Nothing really bad came of it except I started smoking again because I was so depressed I was blowing up like a big fat cow in one week from not being able to exercise and it looked like my barrel racing career was over before it even began. At least for this season. Maybe even forever. Best case scenario is I need a few weeks of rest. I’m going to lose all the conditioning I worked for in the last six months. At fifty-three-years old, and after not riding regularly for years, it was hard coming back this time. At first, I couldn’t even get on the horse. It took me weeks to be able to lope a circle, I was so weak. But I was making good progress. I was almost ready to get rid of the mounting block when it happened. After this little playday show where I was just going to jog my horse through the obstacles, maybe let him run home if it felt right, I was going to start seeing the barrel racing trainer and by June, I was going to enter some real barrel races. Yee-ha! I was back in the saddle!

And then I was out of the saddle. Full force on my back. Head bounced twice. But I didn’t think I needed to go to the doctor. I was just sore.

After there was no improvement in my back after a full week of rest and I spent Memorial Day weekend all by myself because Kurt was working on a big commercial job, Kelly was in Wildwood, I couldn’t drive because I couldn’t sit so I was unable to go up to my father’s trailer in north Jersey for a barbecue with the rest of the family as planned, and I couldn’t do any projects around the house, which is the other thing I like doing—fixing my house—and I got a good look at my ass in the bathroom mirror, I decided to smoke.

I had no one to call to make me feel better. My mother is dead. It didn’t matter that I kept reminding myself that if the smoking didn’t kill her, it certainly didn’t help. Aunt Junelouise is dead. I have girlfriends who will say, “Why didn’t you call me?” But I was feeling so sorry for myself that I was thinking that if they really cared, they would have called me. Honestly, one or two did. But unless you were a full blown chainsmoker like me and then somehow quit, you couldn’t possibly understand or know what to do. One of my friends advises me to eat pretzels every time I quit smoking and I want to commit suicide or homicide—one of the cides. She quit smoking way back when she was twenty-five years old by eating pretzels. Ha! I’ve been smoking every fifteen minutes for almost forty years. I don’t think a pretzel is going to help. I couldn’t care less about pretzels! Fuck pretzels!

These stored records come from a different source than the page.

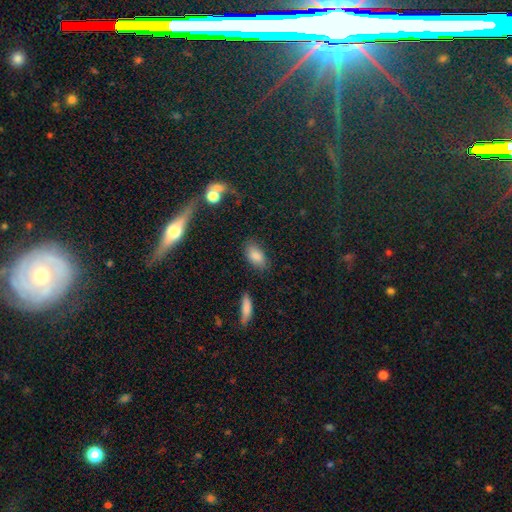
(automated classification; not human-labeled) Smooth or featured? Predicted: smooth (p=0.83). How rounded? Predicted: in between (p=0.90). Merging? Predicted: none (p=0.80).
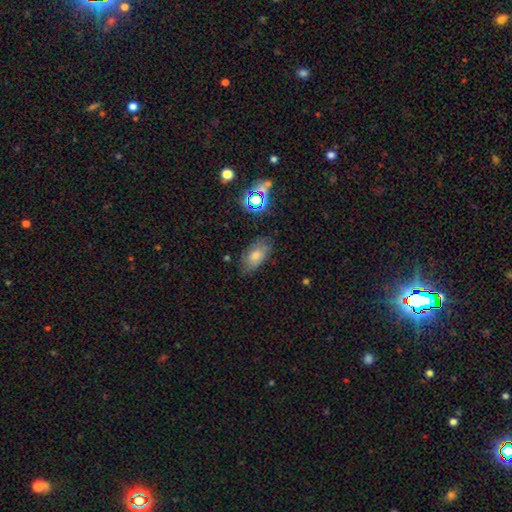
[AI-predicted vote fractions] This is likely a smooth galaxy (62%). How rounded: clearly in between (88%). Merging: likely none (77%).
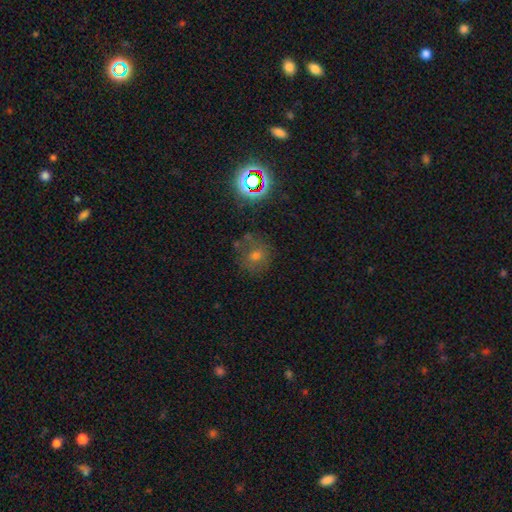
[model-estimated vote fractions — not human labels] A smooth galaxy with no disk features (50%). Merging: none (72%).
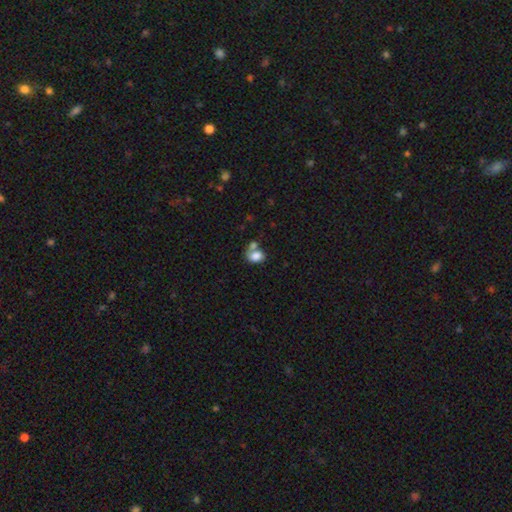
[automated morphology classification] smooth 81%, featured or disk 10%, star or artifact 9%. Down the decision tree: how rounded — in between (65%); merging — merger (45%).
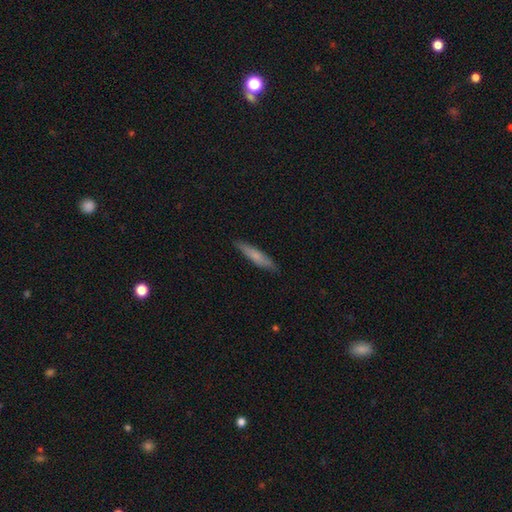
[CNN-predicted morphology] Smooth or featured? Predicted: smooth (p=0.70). How rounded? Predicted: cigar-shaped (p=0.86). Merging? Predicted: none (p=0.85).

People don’t get it. They think I’m off it for a month, two months and I’m over it. I can’t stand it when people compare it to quitting cake. They say it’s just like how they can’t stop eating cake. Unless they are one of those people on TV who are stuck in the bed with rolls of fat and bedsores and the ambulance guys have to take out the wall to hoist them out of there on a crane, then maybe our addictions might be comparable. But if they simply stuff their faces in front of the TV at night and they have to shop in the big girl’s section at Kohl’s, well, nah, I’m sorry, it’s not really the same. Think about oxygen. Think about suddenly not being able to get any and you’re gulping and turning blue and you will throw yourself in front of a train if there is an oxygen cloud on the tracks. That’s how it feels to want a cigarette. Which is ironic because I won’t have any someday—oxygen—if I keep smoking cigarettes. And I understand that, in effect, it is like I threw myself in front of a train by smoking again.

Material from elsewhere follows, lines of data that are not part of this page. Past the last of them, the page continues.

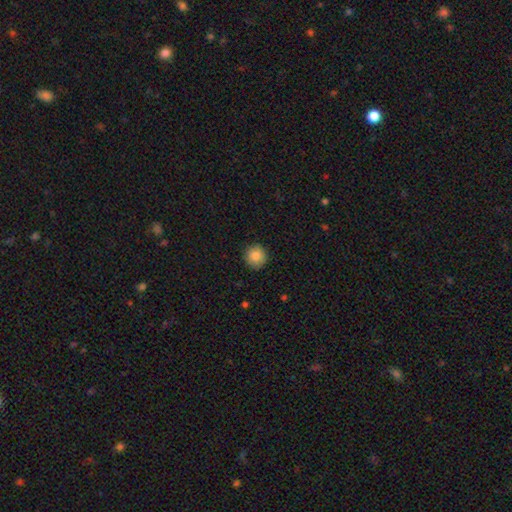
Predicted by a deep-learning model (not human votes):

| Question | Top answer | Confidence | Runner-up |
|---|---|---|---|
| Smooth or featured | smooth | 85% | star or artifact (9%) |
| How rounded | round | 94% | in between (5%) |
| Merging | none | 88% | minor disturbance (9%) |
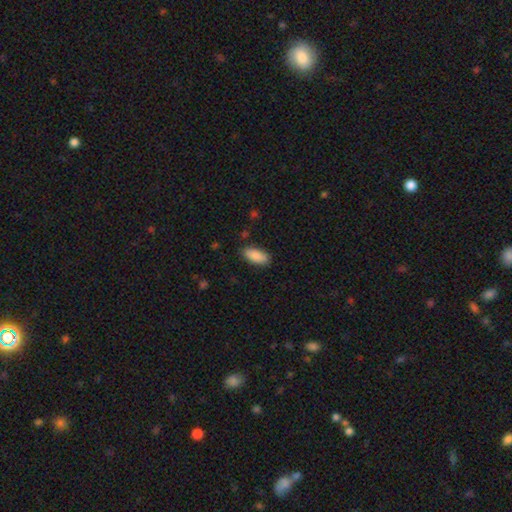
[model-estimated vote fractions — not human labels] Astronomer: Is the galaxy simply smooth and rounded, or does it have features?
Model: smooth — 88%.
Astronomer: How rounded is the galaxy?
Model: in between — 88%.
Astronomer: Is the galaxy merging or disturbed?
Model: none — 86%.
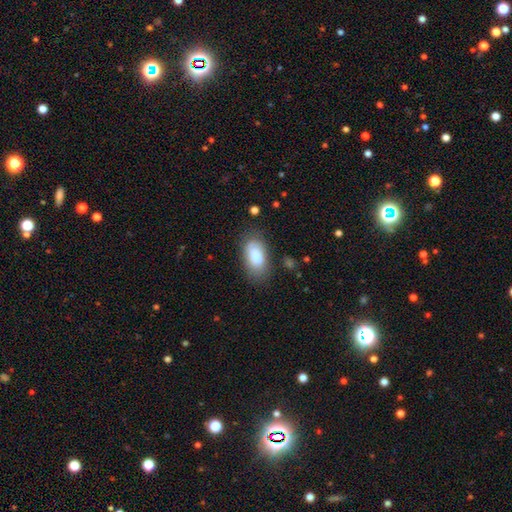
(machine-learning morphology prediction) Smooth or featured? smooth (81%)
How rounded? in between (93%)
Merging? none (72%)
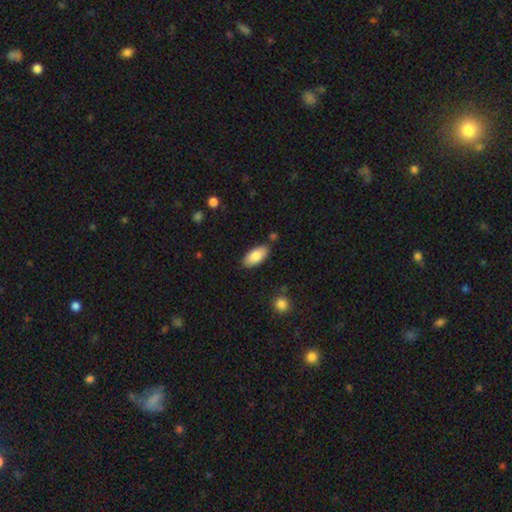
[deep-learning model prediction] The model was most divided on "smooth or featured": smooth: 82%, featured or disk: 12%, star or artifact: 6%. More confident: how rounded — in between (91%); merging — none (83%).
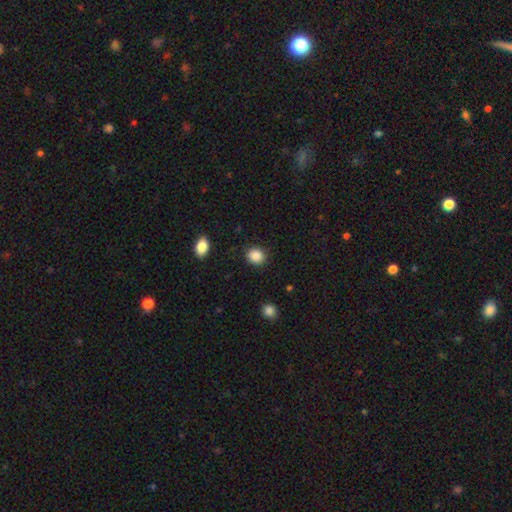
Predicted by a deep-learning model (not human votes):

In the end, it’s no one’s fault but my own. I can’t expect anyone to do it for me. If people can’t even be there for a close relative who is on his deathbed because our lives are so busy—Little League games are still being scheduled, graduations are happening, the grass has to be mowed, we have to go to work—I certainly can’t expect people to hold my hand for months just because I quit smoking. I’m obviously not ready. I’d said that if I didn’t make it this time, if I failed again, that was it. I was never going to try to quit again. I was done.

But I take that back. I will try again. Because I am tough. I am a tough cowgirl. A tough cookie. And this is just a little bump in the road.